▶ **Task**: Copy every line of the material below word for word, leaving out the pictures.
— Start of Supplied entries —
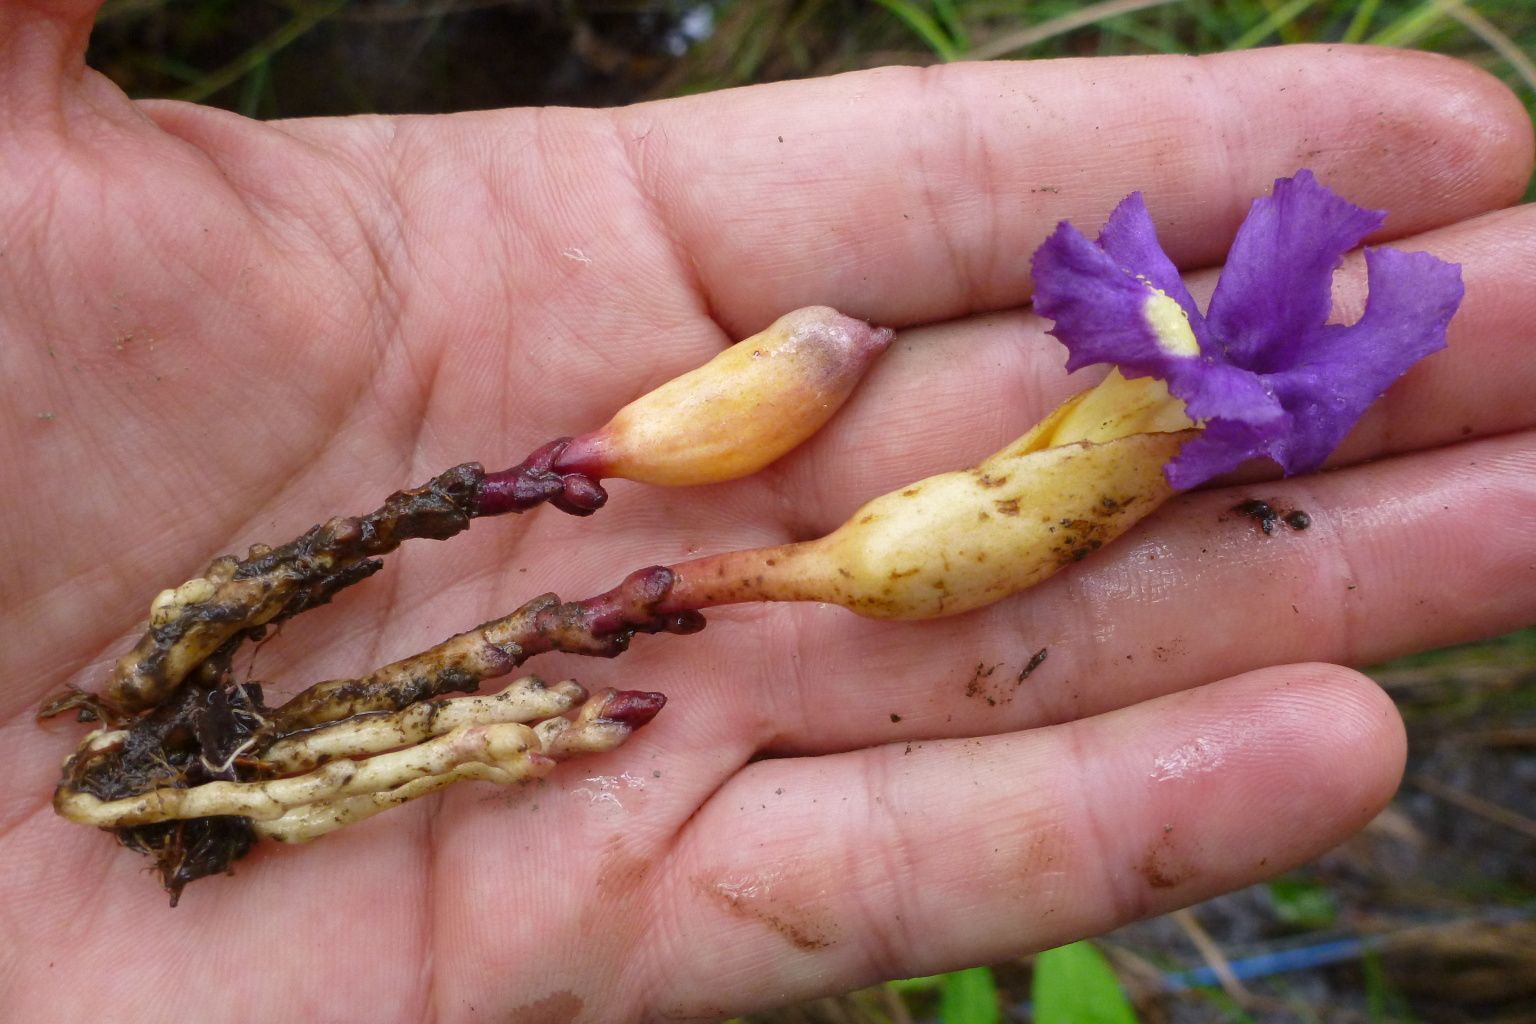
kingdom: Plantae
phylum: Tracheophyta
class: Magnoliopsida
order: Lamiales
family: Orobanchaceae
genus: Aeginetia
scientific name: Aeginetia indica
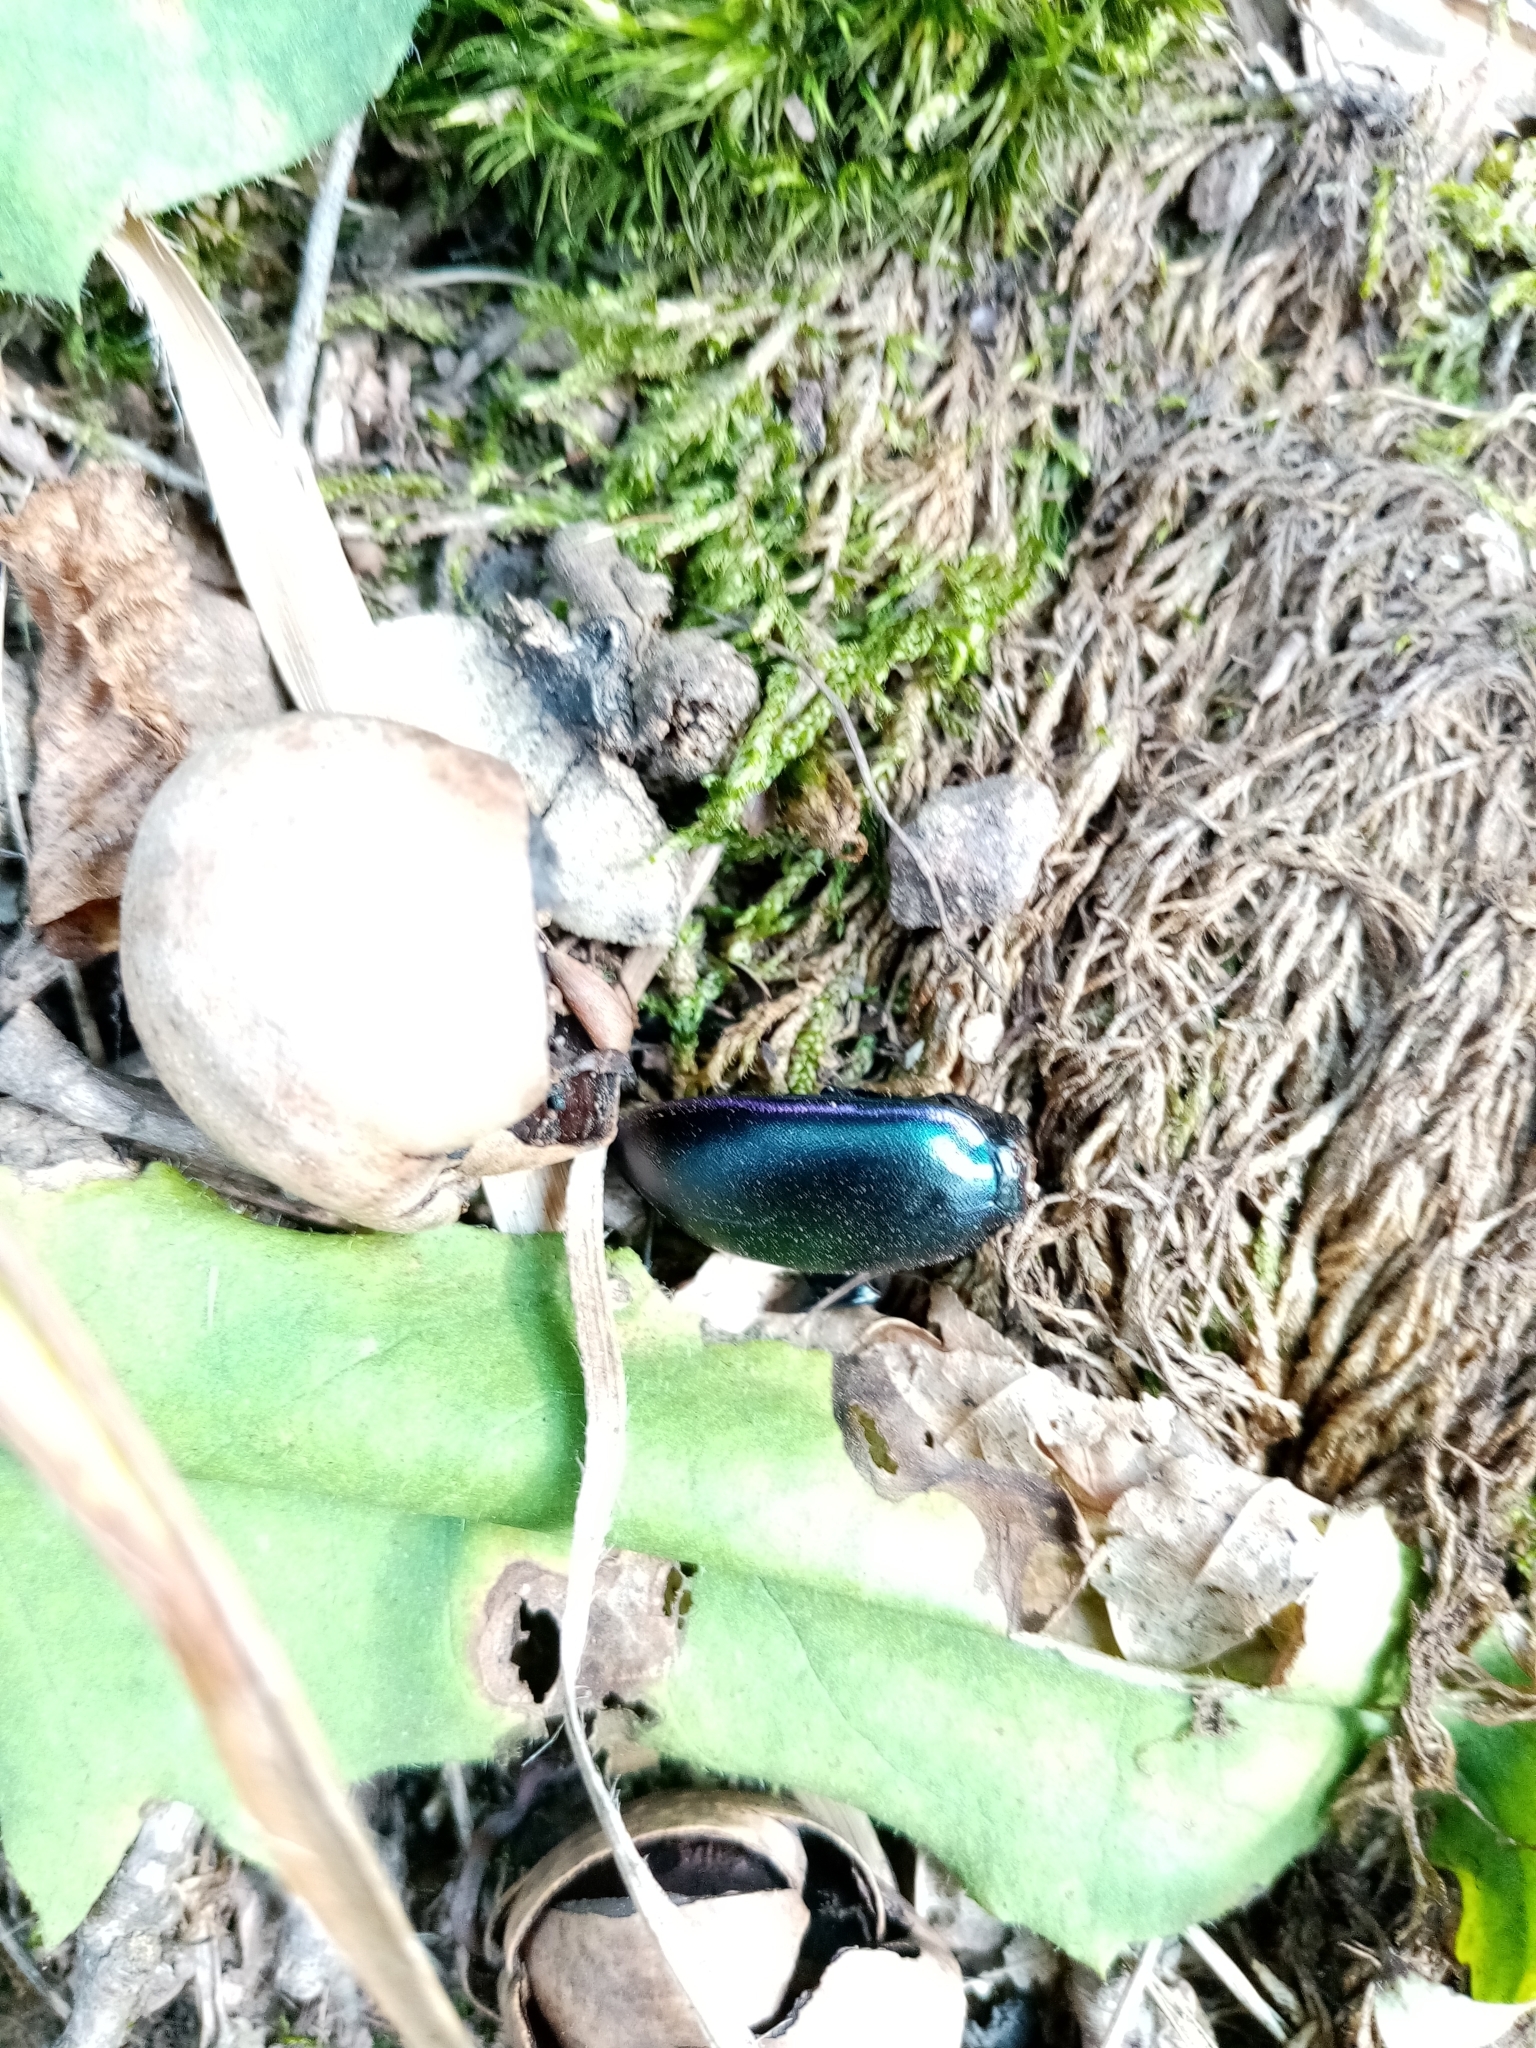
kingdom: Animalia
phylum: Arthropoda
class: Insecta
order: Coleoptera
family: Carabidae
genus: Carabus
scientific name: Carabus violaceus
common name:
— End of Supplied entries —
▶ **Final answer**:
kingdom: Plantae
phylum: Tracheophyta
class: Magnoliopsida
order: Lamiales
family: Orobanchaceae
genus: Aeginetia
scientific name: Aeginetia indica
kingdom: Animalia
phylum: Arthropoda
class: Insecta
order: Coleoptera
family: Carabidae
genus: Carabus
scientific name: Carabus violaceus
common name:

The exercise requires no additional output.